My ceramic journey began in my first year of Edna Manley . It was there I developed a strong admiration and appreciation for handmade objects, made from natural materials. I found great joy and satisfaction creating vessels using wheel throwing, coil building techniques. I really love working with clay and I’m very passionate about it because I feel it’s a medium that I can best express myself through. I’m super excited and I do look forward to learning and growing within the field.
What is your educational background?
I received an Associates Degree in Visual Arts Foundation (Ceramics) studying at the Edna Manley College in Kingston, Jamaica. Currently, I’m pursing a Bachelors degree in Craft and Design (Ceramics) at Sheridan College in Oakville, CA.
What are some of the challenges that you have faced while trying to pursue your passion?
I have not really come across any major challenges so far. A majority of the resources I need are provided by my school, and if I need something outsourced there are nearby supply stores that have just about anything and are quite reasonable.
Have you encountered people who have been skeptical about your dreams?
Yes, persons usually ask about jobs/careers within the field. [However, there a quite a few careers that are available, these] include [being a] ceramist/potter, [ceramic] professor, ceramic technician, ceramic engineer or even porcelain technician (dentistry).
What are some of the fears that you face?
Potentially working as a successful full-time artist.
How do you deal with those fears?
I find that engaging on social media with artists or reading articles in ceramic monthly magazines always gives great incite on artists that work full-time. They mostly speak about their educational background, how they manage their studio, selling/marketing their work style of making and overall journey to their success.
How do you work?
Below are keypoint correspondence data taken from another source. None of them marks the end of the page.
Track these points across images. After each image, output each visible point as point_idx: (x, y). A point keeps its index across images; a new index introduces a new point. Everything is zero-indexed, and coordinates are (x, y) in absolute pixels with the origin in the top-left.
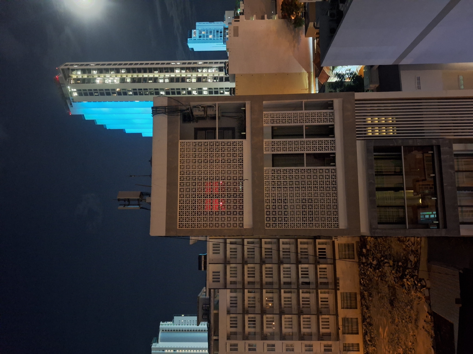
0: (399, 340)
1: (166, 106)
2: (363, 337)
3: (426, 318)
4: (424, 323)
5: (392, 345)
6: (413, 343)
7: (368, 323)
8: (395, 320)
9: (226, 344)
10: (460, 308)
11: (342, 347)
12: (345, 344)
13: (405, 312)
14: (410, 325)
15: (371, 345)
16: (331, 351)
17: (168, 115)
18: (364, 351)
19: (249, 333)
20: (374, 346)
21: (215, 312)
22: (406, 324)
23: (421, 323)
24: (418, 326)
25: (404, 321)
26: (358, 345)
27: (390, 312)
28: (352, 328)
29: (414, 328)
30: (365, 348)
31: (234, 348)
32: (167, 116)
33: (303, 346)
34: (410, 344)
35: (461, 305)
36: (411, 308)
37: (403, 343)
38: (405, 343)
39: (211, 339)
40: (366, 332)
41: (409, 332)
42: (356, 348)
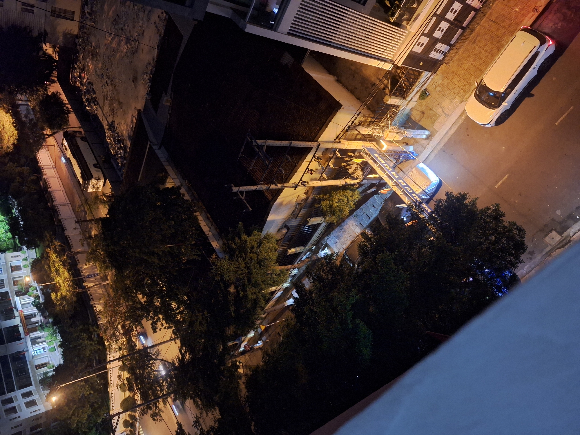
0: (124, 25)
2: (82, 5)
3: (161, 14)
4: (157, 20)
5: (115, 28)
6: (139, 35)
11: (49, 10)
12: (55, 8)
14: (141, 15)
15: (91, 19)
16: (33, 13)
18: (79, 23)
20: (94, 22)
22: (137, 11)
23: (154, 18)
24: (150, 19)
25: (136, 7)
26: (73, 13)
29: (145, 19)
30: (82, 20)
34: (136, 34)
37: (128, 30)
38: (130, 32)
40: (87, 1)
41: (139, 22)
42: (69, 16)
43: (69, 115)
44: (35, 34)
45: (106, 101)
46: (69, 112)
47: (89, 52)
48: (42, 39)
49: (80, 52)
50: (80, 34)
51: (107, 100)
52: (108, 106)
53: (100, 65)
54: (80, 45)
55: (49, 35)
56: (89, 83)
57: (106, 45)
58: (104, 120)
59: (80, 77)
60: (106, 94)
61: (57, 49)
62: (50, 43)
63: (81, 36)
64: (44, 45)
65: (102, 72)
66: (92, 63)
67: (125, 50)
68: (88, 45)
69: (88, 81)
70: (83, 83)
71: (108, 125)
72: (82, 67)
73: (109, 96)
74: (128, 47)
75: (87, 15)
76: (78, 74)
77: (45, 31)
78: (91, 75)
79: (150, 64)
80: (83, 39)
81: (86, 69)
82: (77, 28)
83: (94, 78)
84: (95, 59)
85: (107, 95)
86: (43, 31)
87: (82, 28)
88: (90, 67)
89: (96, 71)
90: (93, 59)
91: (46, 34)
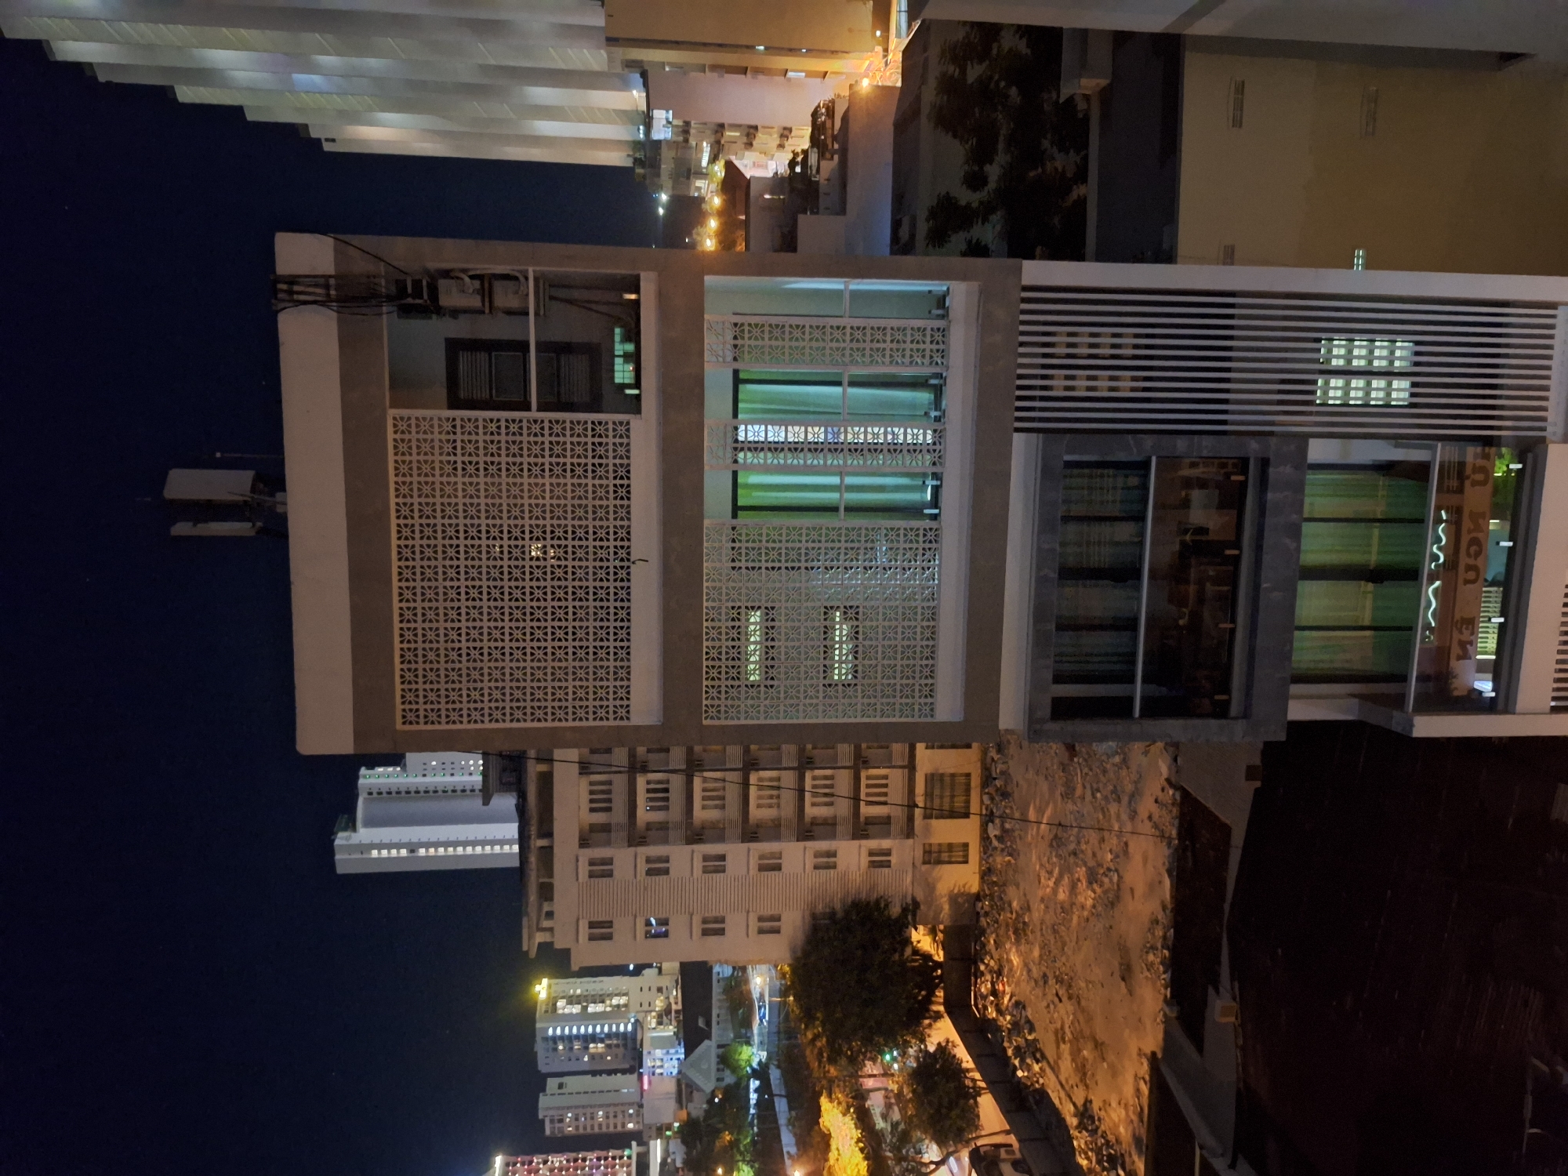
0: (1079, 843)
1: (330, 276)
2: (982, 826)
3: (1160, 793)
4: (1154, 809)
5: (1059, 856)
6: (1117, 856)
7: (997, 790)
8: (1074, 789)
9: (577, 861)
10: (1256, 790)
11: (919, 853)
12: (930, 845)
13: (1105, 771)
14: (1113, 808)
15: (1003, 850)
16: (889, 866)
17: (338, 312)
18: (981, 865)
19: (649, 826)
20: (1010, 855)
21: (542, 768)
22: (1103, 803)
23: (1146, 806)
24: (1135, 812)
25: (1098, 795)
26: (966, 846)
27: (1064, 767)
28: (952, 802)
29: (1124, 817)
30: (985, 857)
31: (602, 870)
32: (334, 315)
33: (809, 855)
34: (1109, 857)
35: (1258, 784)
36: (1125, 761)
37: (1090, 853)
38: (1094, 855)
39: (529, 847)
40: (992, 812)
41: (1112, 827)
42: (958, 855)
43: (978, 1099)
44: (895, 910)
45: (1062, 1046)
46: (978, 1092)
47: (1007, 925)
48: (910, 917)
49: (988, 931)
50: (984, 890)
51: (1064, 1042)
52: (1069, 1058)
53: (1036, 953)
54: (986, 914)
55: (922, 907)
56: (1017, 1004)
57: (1042, 900)
58: (1064, 1101)
59: (994, 992)
60: (1059, 1026)
61: (940, 936)
62: (925, 925)
63: (987, 892)
64: (913, 930)
65: (1044, 969)
66: (1017, 951)
67: (1090, 902)
68: (1003, 909)
69: (1013, 1000)
70: (1003, 1008)
71: (1075, 1115)
72: (996, 968)
73: (1067, 1030)
74: (1095, 893)
75: (995, 843)
76: (989, 985)
77: (914, 900)
78: (1018, 984)
79: (1157, 922)
80: (992, 899)
81: (1006, 971)
82: (977, 877)
83: (1026, 990)
84: (1023, 941)
85: (1062, 1028)
86: (909, 900)
87: (986, 873)
88: (1015, 963)
89: (1029, 971)
90: (1018, 941)
91: (916, 904)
What is the method to your ‘madness’ and how do you filter your creativity?
I like looking at images online or in magazines of the female physical form, abstract art, contemporary ceramic art, organic textures, form and patterns, body modification, ancient African art, and biomorphic ceramics just to name few. Usually while looking through these images I’ll be drawing or making notes of artists to keep in mind, historical details/forms/elements, techniques, glazes, or surface designs to test and experiment with and then apply what I’ve conjured into a creation of my own.
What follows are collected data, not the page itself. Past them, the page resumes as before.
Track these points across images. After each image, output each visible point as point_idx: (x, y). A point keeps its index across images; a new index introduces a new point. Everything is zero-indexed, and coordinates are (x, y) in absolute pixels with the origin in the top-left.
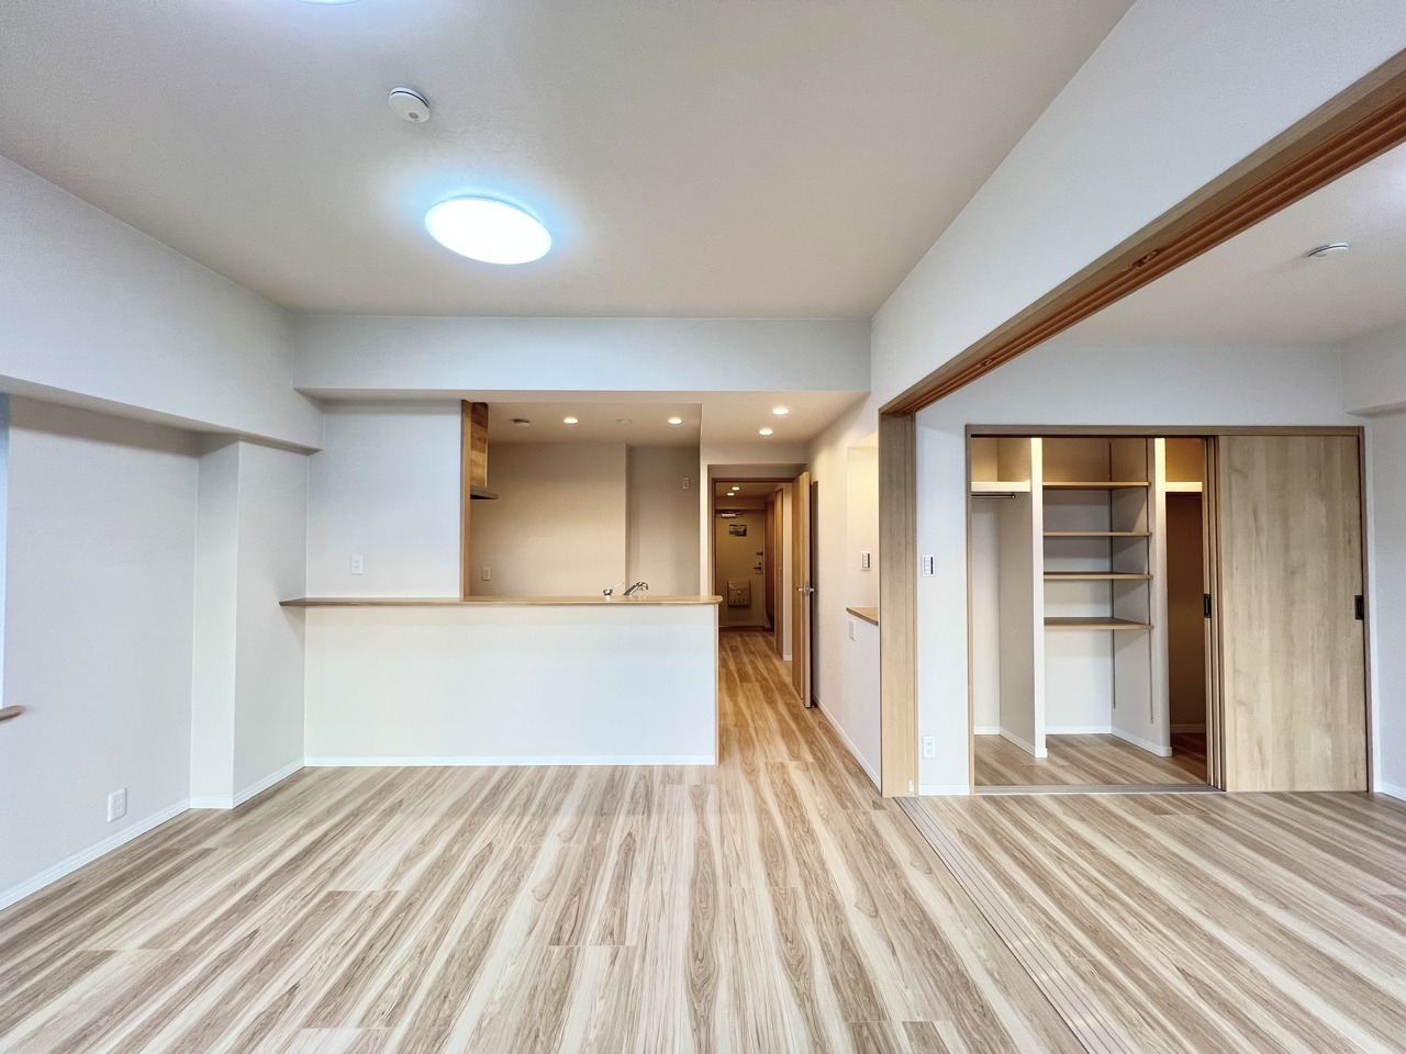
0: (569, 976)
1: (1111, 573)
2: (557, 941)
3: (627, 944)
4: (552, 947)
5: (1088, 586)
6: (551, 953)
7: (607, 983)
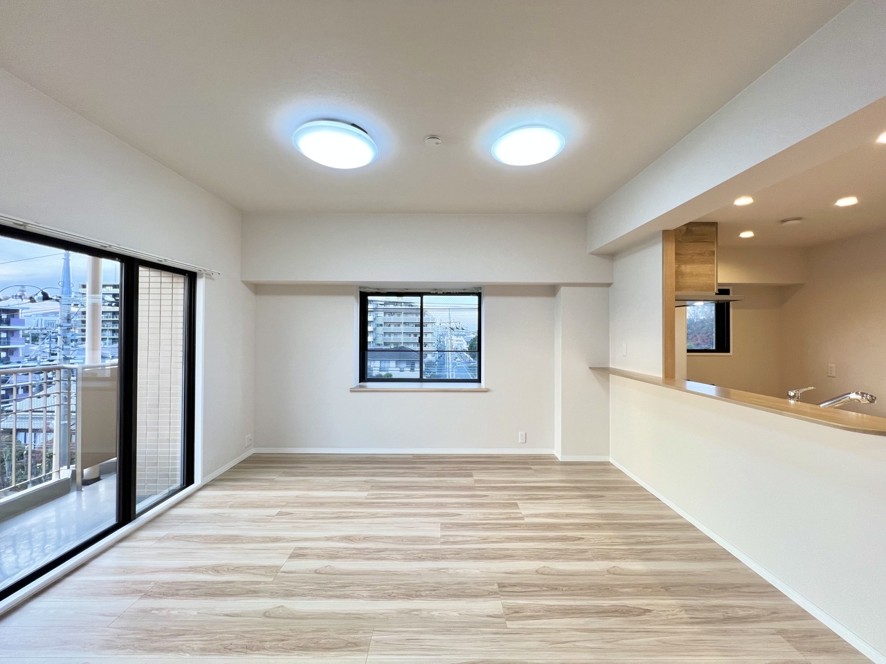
0: (476, 596)
2: (501, 586)
3: (507, 622)
4: (496, 584)
6: (493, 585)
7: (472, 615)
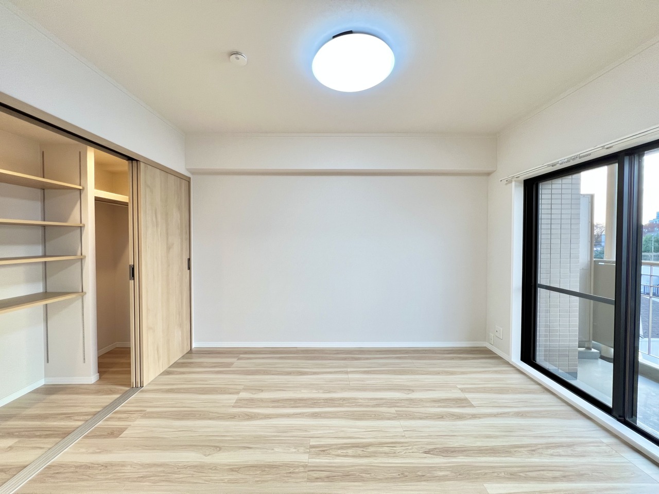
1: (45, 256)
5: (21, 269)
Out of all your work, which piece resonates the most with you?
I am really in love with my recent experiments with raku and cone 6 reduction firings, the glazes melted beautifully and they really accentuate their form.
By what terms do you measure success or perfection? When do you feel like you can say that your work is finished and ready to be experienced by others?
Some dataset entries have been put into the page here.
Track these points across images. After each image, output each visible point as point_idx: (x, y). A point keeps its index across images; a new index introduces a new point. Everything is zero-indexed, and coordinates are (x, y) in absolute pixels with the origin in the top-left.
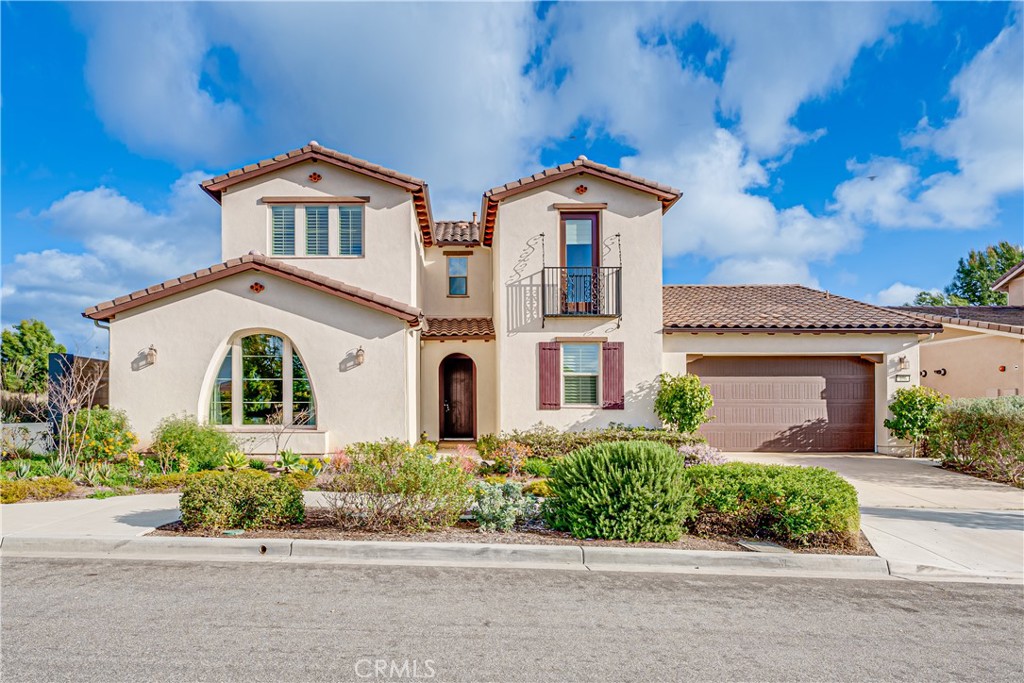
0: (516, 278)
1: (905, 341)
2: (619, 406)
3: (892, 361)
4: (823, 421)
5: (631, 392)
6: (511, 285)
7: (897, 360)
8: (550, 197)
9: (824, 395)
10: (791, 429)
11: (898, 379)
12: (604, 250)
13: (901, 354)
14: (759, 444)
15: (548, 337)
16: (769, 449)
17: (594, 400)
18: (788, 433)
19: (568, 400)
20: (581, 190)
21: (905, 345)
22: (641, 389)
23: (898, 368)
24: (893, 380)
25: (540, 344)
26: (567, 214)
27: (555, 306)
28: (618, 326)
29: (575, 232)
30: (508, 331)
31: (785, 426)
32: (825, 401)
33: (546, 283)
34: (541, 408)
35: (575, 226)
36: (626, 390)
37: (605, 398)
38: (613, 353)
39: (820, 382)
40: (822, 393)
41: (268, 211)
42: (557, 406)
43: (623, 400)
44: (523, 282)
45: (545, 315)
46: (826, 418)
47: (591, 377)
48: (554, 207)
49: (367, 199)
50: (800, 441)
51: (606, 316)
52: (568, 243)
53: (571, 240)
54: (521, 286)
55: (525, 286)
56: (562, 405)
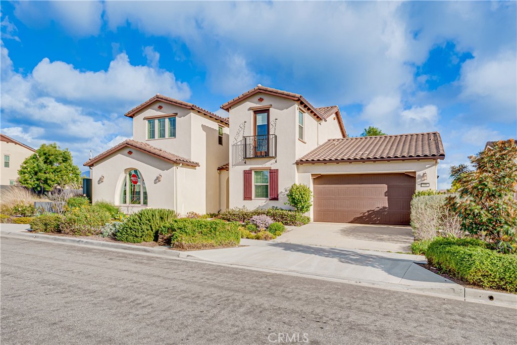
0: (235, 142)
1: (427, 164)
2: (276, 199)
3: (419, 175)
4: (386, 208)
5: (282, 192)
6: (234, 145)
7: (422, 175)
8: (249, 104)
9: (387, 194)
10: (368, 211)
11: (423, 185)
12: (271, 127)
13: (423, 172)
14: (352, 219)
15: (247, 168)
16: (357, 222)
17: (267, 196)
18: (366, 214)
19: (257, 196)
20: (261, 100)
21: (427, 166)
22: (286, 191)
23: (423, 179)
24: (420, 186)
25: (244, 171)
26: (257, 112)
27: (250, 153)
28: (276, 162)
29: (261, 119)
30: (232, 165)
31: (365, 210)
32: (387, 197)
33: (247, 143)
34: (244, 200)
35: (261, 117)
36: (279, 191)
37: (270, 195)
38: (274, 173)
39: (384, 187)
40: (385, 193)
41: (147, 122)
42: (250, 199)
43: (278, 196)
44: (238, 144)
45: (246, 158)
46: (387, 206)
47: (266, 185)
48: (250, 109)
49: (177, 114)
50: (373, 218)
51: (271, 157)
52: (257, 124)
53: (259, 123)
54: (237, 145)
55: (239, 145)
56: (253, 198)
I’m usually satisfied with my work if I take a look at it and I don’t have a bad, unsettling feeling that something might be missing, off or incomplete. After a bisque/glaze firing I usually check for any clay or glaze defects (cracking warping, dunting, crazing etc.) and, if there are none, I would then deem that piece safe and successful.
“I’m usually satisfied with my work if I take a look at it and I don’t have a bad, unsettling feeling that something might be missing, off or incomplete.”